In [6]:
!pip install numpy==1.24.4 scipy==1.10.1 gensim==4.3.1



In [7]:
import gensim
import gensim.downloader as api
from gensim.models import Word2Vec, KeyedVectors

import pandas as pd
import numpy as np
from sklearn.metrics.pairwise import cosine_similarity

In [8]:
import nltk
nltk.download('stopwords')
nltk.download('punkt')
nltk.download('averaged_perceptron_tagger')
nltk.download('wordnet')
nltk.download('punkt_tab')
nltk.download("wordnet")
nltk.download('averaged_perceptron_tagger_eng')
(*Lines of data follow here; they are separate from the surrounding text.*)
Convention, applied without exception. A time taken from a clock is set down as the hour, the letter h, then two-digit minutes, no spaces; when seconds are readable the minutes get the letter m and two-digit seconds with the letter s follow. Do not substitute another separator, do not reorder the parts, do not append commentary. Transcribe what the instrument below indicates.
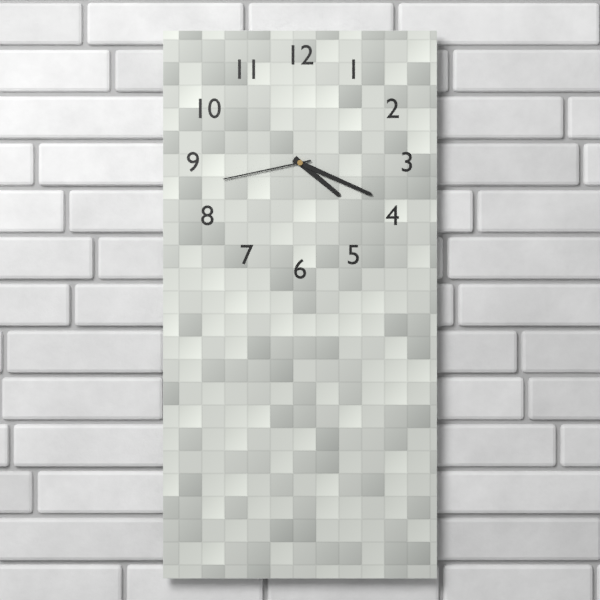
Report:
4h19m43s
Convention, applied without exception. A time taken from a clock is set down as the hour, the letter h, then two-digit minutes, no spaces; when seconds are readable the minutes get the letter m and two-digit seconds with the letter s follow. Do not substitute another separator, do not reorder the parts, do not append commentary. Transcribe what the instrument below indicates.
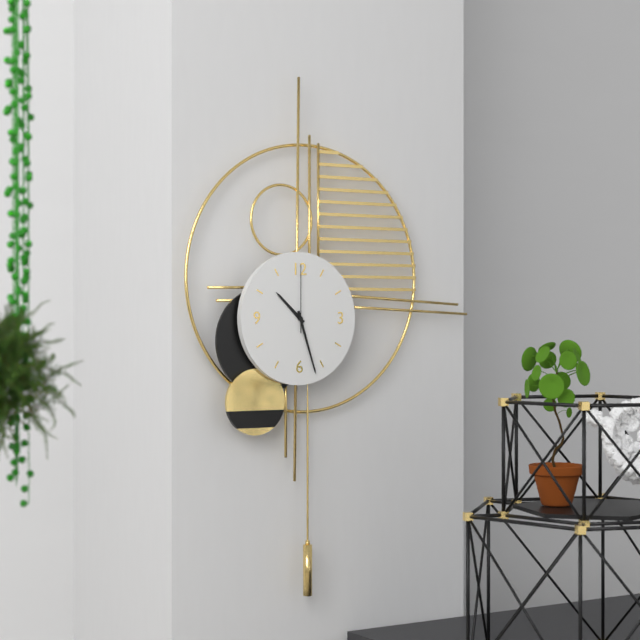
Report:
10h27m00s
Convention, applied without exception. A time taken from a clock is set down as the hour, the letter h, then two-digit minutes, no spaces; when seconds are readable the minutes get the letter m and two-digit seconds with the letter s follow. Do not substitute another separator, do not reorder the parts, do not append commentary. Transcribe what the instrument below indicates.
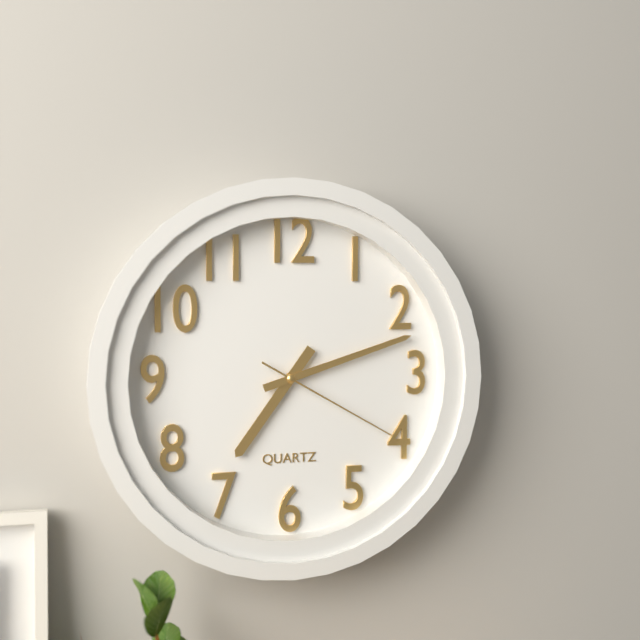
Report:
7h12m20s
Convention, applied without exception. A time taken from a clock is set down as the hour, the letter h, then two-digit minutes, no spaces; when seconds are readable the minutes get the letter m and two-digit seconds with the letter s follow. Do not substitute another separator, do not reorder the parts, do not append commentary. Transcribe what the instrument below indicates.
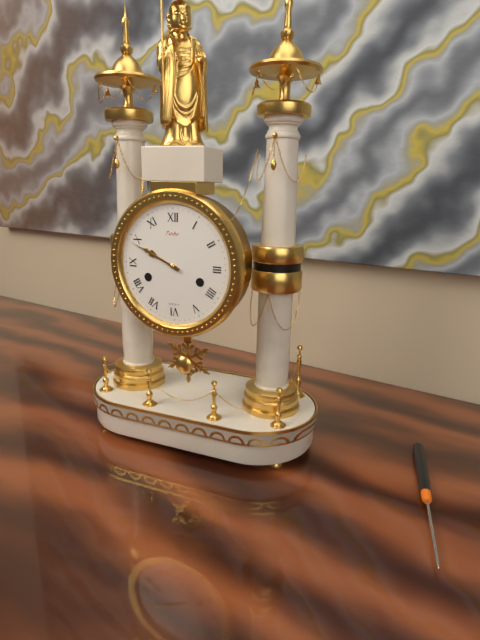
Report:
9h49
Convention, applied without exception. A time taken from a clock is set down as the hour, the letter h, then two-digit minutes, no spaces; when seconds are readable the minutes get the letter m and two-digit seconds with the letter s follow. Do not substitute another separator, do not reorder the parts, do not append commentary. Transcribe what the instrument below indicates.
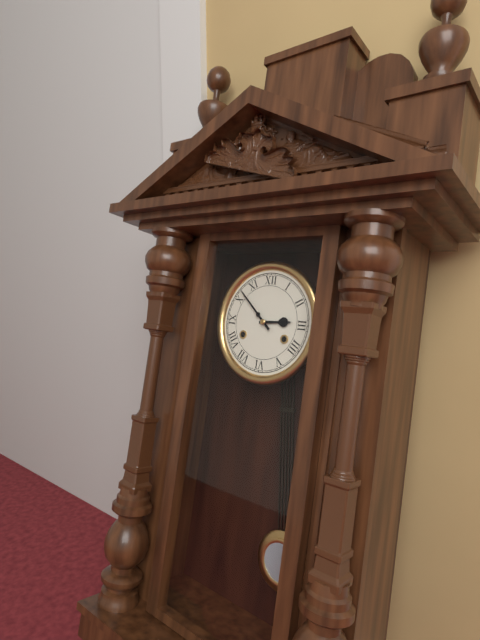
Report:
2h52
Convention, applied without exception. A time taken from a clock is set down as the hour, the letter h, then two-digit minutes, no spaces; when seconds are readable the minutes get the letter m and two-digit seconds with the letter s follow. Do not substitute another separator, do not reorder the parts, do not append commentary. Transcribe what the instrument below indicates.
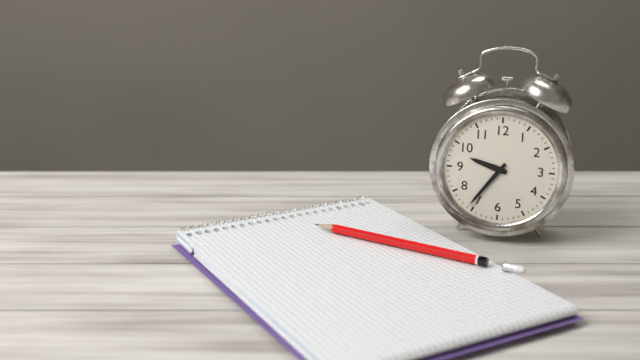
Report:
9h36
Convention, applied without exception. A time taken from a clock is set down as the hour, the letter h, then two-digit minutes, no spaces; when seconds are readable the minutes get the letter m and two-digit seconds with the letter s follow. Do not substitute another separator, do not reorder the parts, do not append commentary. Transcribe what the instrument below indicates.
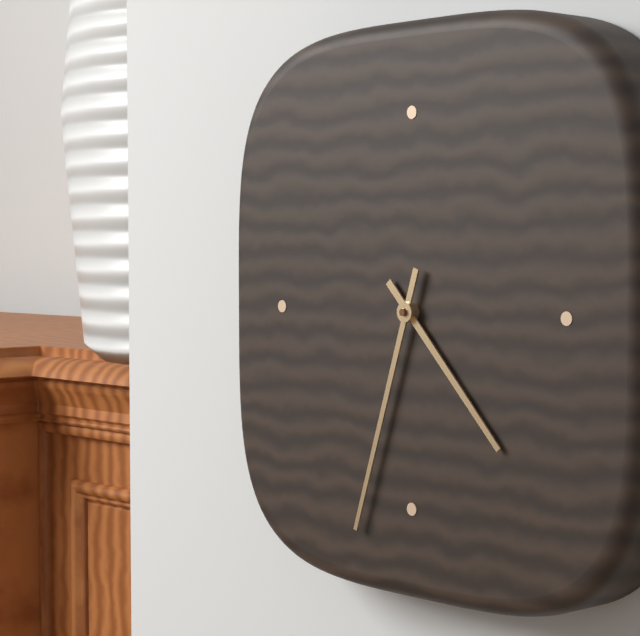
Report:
4h33
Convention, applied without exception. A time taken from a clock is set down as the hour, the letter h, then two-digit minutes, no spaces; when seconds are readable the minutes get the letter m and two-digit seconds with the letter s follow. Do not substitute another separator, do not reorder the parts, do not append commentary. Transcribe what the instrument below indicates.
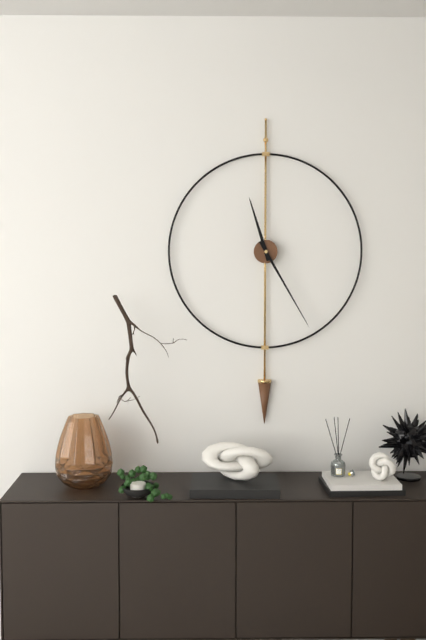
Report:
11h25
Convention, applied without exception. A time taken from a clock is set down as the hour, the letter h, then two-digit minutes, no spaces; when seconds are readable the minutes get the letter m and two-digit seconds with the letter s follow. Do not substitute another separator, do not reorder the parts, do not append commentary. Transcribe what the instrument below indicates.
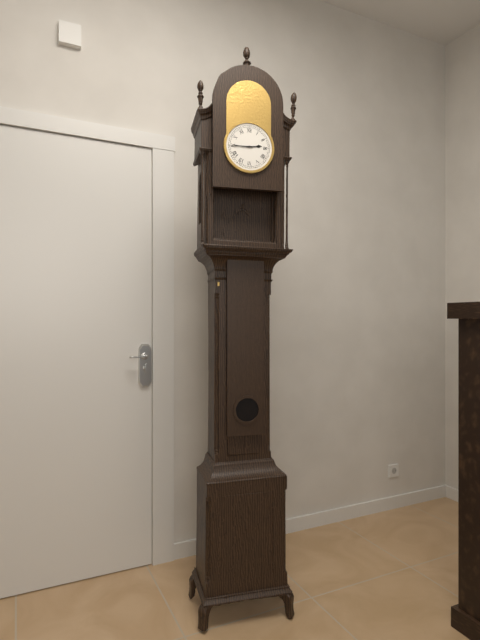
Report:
2h45
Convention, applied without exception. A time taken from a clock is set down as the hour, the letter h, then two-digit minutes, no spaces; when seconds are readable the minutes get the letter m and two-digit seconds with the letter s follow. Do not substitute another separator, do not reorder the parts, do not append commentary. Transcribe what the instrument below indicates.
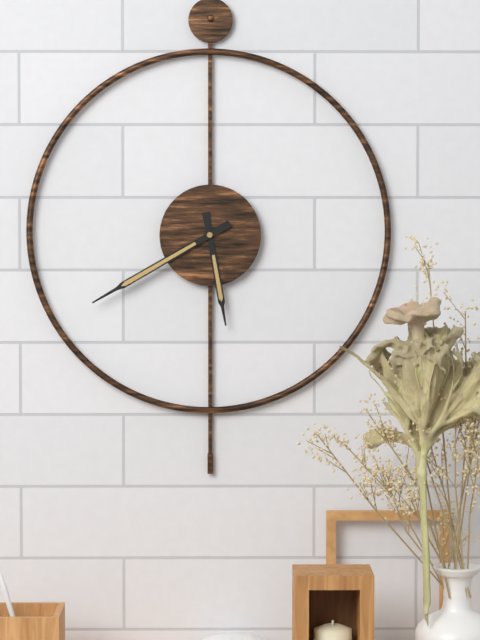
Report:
5h40
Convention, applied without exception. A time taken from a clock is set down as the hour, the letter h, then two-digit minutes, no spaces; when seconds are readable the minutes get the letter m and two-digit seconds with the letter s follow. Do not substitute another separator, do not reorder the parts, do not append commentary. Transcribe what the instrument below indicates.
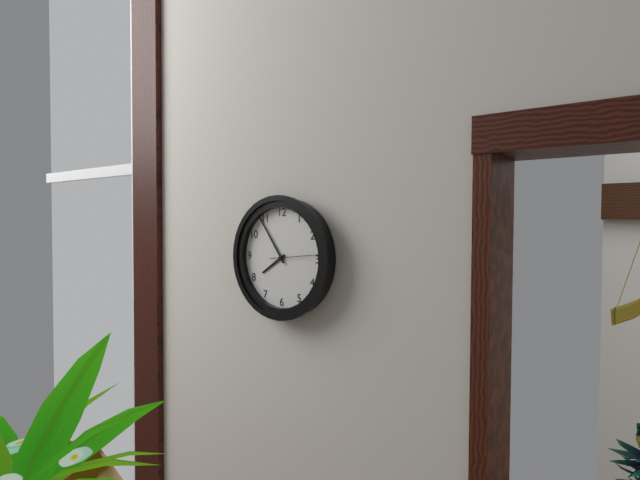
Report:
7h54
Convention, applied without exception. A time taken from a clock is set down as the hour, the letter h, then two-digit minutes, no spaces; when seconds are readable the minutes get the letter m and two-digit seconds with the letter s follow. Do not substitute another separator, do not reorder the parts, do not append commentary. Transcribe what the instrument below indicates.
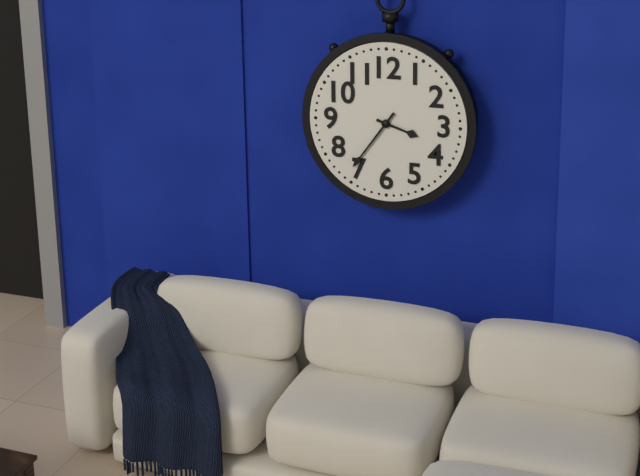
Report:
3h36
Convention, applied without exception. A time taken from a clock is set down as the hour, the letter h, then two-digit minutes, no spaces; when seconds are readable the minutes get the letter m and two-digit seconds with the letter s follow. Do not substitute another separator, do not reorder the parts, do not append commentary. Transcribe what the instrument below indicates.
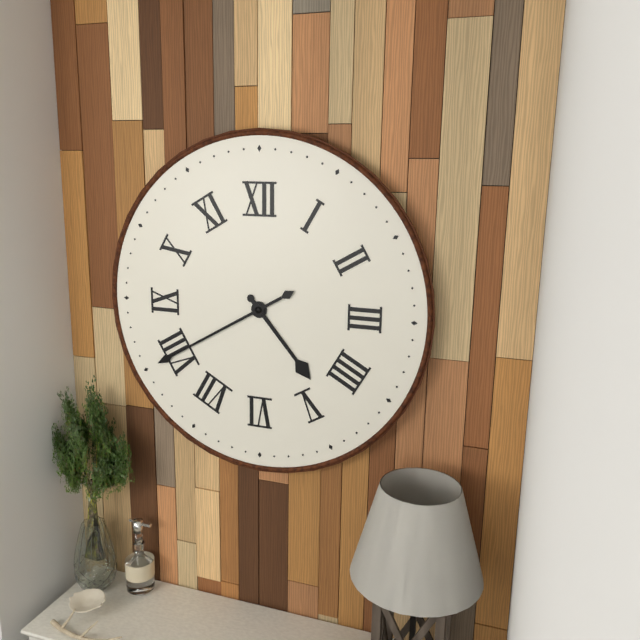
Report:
4h40
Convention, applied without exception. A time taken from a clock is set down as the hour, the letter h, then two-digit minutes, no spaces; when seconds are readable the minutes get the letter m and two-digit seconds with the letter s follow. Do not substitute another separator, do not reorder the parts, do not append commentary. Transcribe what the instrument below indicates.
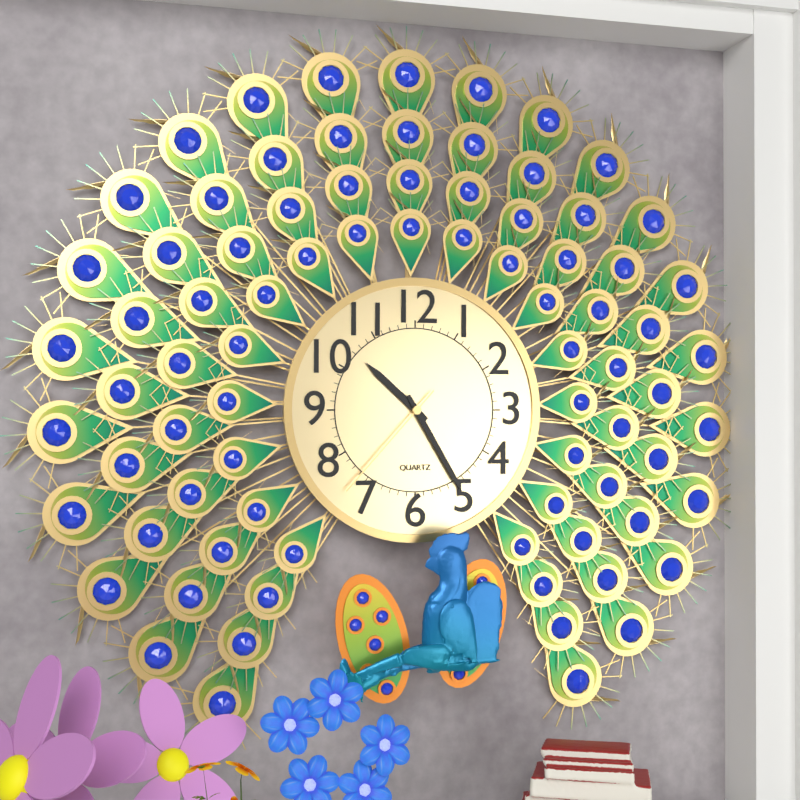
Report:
10h25m37s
from nltk.tokenize import word_tokenize
from nltk.stem import WordNetLemmatizer
from nltk.corpus import wordnet
from nltk import pos_tag
from nltk.corpus import stopwords

[nltk_data] Downloading package stopwords to /root/nltk_data...
[nltk_data]   Package stopwords is already up-to-date!
[nltk_data] Downloading package punkt to /root/nltk_data...
[nltk_data]   Package punkt is already up-to-date!
[nltk_data] Downloading package averaged_perceptron_tagger to
[nltk_data]     /root/nltk_data...
[nltk_data]   Package averaged_perceptron_tagger is already up-to-
[nltk_data]       date!
[nltk_data] Downloading package wordnet to /root/nltk_data...
[nltk_data]   Package wordnet is already up-to-date!
[nltk_data] Downloading package punkt_tab to /root/nltk_data...
[nltk_data]   Package punkt_tab is already up-to-date!
[nltk_data] Downloading package wordnet to /root/nltk_data...
[nltk_data]   Package wordnet is already up-to-date!
[nltk_data] Downloading package averaged_perceptron_tagger_eng to
[nltk_data]     /root/nltk_data...
[nltk_data]   Package averaged_perceptron_tagger_eng is already up-to-
[nltk_data]       date!


In [18]:
df = pd.read_json("/content/News_Category_Dataset_v3.json", lines=True)
df.to_csv("/content/News_Category_Dataset_v3.csv", index=False)
data = pd.read_csv("/content/News_Category_Dataset_v3.csv")

In [19]:
sentences = data['headline']

clean_sentences = sentences.dropna().reset_index(drop=True)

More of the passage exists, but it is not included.